* **Stored data**
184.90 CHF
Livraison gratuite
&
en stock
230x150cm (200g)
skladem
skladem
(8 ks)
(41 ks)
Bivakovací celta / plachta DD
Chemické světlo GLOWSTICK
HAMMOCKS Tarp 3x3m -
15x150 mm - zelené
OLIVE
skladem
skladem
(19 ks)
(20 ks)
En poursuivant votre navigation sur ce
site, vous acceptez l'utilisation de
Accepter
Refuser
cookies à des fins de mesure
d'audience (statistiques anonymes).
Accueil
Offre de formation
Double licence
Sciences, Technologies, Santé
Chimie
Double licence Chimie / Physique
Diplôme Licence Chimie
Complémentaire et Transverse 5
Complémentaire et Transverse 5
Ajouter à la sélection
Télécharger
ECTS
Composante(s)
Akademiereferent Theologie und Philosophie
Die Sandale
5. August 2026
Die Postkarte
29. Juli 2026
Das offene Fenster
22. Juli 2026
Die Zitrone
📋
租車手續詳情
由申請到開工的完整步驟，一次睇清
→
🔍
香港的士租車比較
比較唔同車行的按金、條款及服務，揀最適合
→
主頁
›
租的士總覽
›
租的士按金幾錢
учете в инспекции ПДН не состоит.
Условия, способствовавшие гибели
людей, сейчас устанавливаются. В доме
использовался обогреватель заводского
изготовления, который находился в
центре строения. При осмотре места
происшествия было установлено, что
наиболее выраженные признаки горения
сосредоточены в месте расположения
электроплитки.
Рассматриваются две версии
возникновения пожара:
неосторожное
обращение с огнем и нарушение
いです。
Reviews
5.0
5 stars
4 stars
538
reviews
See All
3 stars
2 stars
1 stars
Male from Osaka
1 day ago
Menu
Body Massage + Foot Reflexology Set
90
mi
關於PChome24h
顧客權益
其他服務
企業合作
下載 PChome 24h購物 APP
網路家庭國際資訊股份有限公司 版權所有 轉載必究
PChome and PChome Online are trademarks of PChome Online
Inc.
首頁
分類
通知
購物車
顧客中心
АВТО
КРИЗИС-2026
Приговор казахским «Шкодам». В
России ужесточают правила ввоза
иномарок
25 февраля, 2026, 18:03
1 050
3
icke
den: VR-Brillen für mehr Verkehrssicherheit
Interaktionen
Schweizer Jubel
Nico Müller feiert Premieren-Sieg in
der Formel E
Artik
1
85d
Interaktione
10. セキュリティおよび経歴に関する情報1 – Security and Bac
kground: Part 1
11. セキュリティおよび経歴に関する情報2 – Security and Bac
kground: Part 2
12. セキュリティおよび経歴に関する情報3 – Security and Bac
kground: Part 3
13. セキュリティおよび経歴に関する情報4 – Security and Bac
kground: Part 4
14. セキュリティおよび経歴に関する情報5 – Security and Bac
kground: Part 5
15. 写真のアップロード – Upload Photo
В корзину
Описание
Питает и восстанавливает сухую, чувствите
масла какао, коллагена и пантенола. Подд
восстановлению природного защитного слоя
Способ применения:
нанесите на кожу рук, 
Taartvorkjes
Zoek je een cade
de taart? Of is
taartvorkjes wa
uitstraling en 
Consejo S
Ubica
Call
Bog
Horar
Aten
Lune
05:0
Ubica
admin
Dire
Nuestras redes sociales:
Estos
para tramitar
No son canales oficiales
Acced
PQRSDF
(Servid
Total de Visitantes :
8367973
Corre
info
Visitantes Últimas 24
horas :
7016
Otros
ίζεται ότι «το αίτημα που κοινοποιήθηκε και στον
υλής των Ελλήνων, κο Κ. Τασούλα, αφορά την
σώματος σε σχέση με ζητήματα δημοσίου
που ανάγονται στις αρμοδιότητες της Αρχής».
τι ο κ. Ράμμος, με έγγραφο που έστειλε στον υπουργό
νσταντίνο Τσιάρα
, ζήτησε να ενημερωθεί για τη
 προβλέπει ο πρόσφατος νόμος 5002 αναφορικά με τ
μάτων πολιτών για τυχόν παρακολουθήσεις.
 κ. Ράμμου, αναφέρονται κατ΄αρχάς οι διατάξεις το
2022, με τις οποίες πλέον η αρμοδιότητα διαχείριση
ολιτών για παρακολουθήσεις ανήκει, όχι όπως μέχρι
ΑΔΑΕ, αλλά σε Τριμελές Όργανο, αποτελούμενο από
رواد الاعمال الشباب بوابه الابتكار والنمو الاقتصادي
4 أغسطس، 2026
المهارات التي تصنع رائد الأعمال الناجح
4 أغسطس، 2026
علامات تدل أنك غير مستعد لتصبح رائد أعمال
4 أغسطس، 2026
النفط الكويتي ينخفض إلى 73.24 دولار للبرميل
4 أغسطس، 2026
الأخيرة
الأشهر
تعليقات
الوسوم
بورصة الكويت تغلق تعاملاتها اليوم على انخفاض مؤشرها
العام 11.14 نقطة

* **TASK DESCRIPTION**
Across the entries above, find each line with the word "Security" and please copy it out.

* **WRITTEN REPLY**
10. セキュリティおよび経歴に関する情報1 – Security and Bac
11. セキュリティおよび経歴に関する情報2 – Security and Bac
12. セキュリティおよび経歴に関する情報3 – Security and Bac
13. セキュリティおよび経歴に関する情報4 – Security and Bac
14. セキュリティおよび経歴に関する情報5 – Security and Bac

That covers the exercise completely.